Po drugie – klienci, orientując się, że wykupione produkty nie chronią ich tak, jak tego oczekiwali, piszą skargi, organizują pikiety, nawet przygotowują zbiorowe pozwy. W mediach ubezpieczycielom przypięto niestety łatkę nieuczciwych sprzedawców polis, sama „Rzeczpospolita" wielokrotnie wypominała im grzechy. Skutki nietrudno przewidzieć – klienci, zapytani o to, jakim instytucjom rynku finansowego ufają najmniej, stawiają ubezpieczycieli na końcu stawki, obok ZUS i zdecydowanie za bankami.
Interwencje krajowych i europejskich nadzorców mają uszczelnić system ochrony klientów i przywrócić zaufanie do branży, ale w mojej ocenie nowe wymogi regulacyjne to dla firm ubezpieczeniowych tylko szczyt góry lodowej. Głębiej obserwujemy trendy rynkowe wynikające przede wszystkim z technologii i powodowanej nią zmiany zachowań klientów, które powinny zmobilizować sektor do zmian.

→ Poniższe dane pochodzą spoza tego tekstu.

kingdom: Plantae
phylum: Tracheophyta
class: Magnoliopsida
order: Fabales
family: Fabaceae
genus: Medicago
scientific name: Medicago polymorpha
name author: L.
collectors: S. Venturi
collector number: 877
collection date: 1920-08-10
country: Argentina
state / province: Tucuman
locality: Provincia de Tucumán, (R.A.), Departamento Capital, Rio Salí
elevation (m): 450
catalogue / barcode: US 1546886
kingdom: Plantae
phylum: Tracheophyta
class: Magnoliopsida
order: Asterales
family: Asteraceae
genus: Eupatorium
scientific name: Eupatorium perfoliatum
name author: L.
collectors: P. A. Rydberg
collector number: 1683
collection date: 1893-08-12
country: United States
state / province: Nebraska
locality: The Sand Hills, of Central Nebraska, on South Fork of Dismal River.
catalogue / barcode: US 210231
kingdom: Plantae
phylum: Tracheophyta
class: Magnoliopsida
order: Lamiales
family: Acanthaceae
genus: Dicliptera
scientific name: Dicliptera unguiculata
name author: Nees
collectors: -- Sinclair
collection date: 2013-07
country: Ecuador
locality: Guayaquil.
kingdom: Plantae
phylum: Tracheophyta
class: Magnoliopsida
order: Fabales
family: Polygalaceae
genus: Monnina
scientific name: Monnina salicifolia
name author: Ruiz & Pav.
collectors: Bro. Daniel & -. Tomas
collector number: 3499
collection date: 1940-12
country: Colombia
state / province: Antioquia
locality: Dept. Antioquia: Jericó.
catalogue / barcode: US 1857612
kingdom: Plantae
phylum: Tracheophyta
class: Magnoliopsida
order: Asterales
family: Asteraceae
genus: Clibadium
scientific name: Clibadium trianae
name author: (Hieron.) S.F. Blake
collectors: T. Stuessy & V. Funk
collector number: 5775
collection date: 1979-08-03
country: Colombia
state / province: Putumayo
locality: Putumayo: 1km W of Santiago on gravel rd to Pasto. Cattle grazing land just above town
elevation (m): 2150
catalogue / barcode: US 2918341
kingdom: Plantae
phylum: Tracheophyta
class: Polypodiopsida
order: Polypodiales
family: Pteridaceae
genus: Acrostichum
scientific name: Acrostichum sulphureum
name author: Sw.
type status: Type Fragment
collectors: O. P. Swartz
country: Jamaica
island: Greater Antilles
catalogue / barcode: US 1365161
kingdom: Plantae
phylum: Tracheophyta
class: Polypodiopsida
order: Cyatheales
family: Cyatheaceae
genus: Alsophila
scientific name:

Co dokładnie mam na myśli? Dla większości Polaków smartfony stały się osobistym centrum zarządzania światem, a dostęp do mobilnego internetu jest jedną z najważniejszych potrzeb. W ubiegłym roku BCG zapytało kilkadziesiąt tysięcy Europejczyków, z czego byliby gotowi zrezygnować, aby mieć dostęp do sieci w smartfonie – okazało się, że dostęp do mobilnego internetu jest dla naszych respondentów ważniejszy niż wyjście do restauracji, jedzenie czekolady czy picie kawy. Co druga osoba odpowiedziała, że woli zrezygnować z picia alkoholu, jeśli alternatywą miała być utrata dostępu do internetu. Wyszukiwarki internetowe, firmy handlowe czy media już od kilku lat starają się do tych trendów dostosować.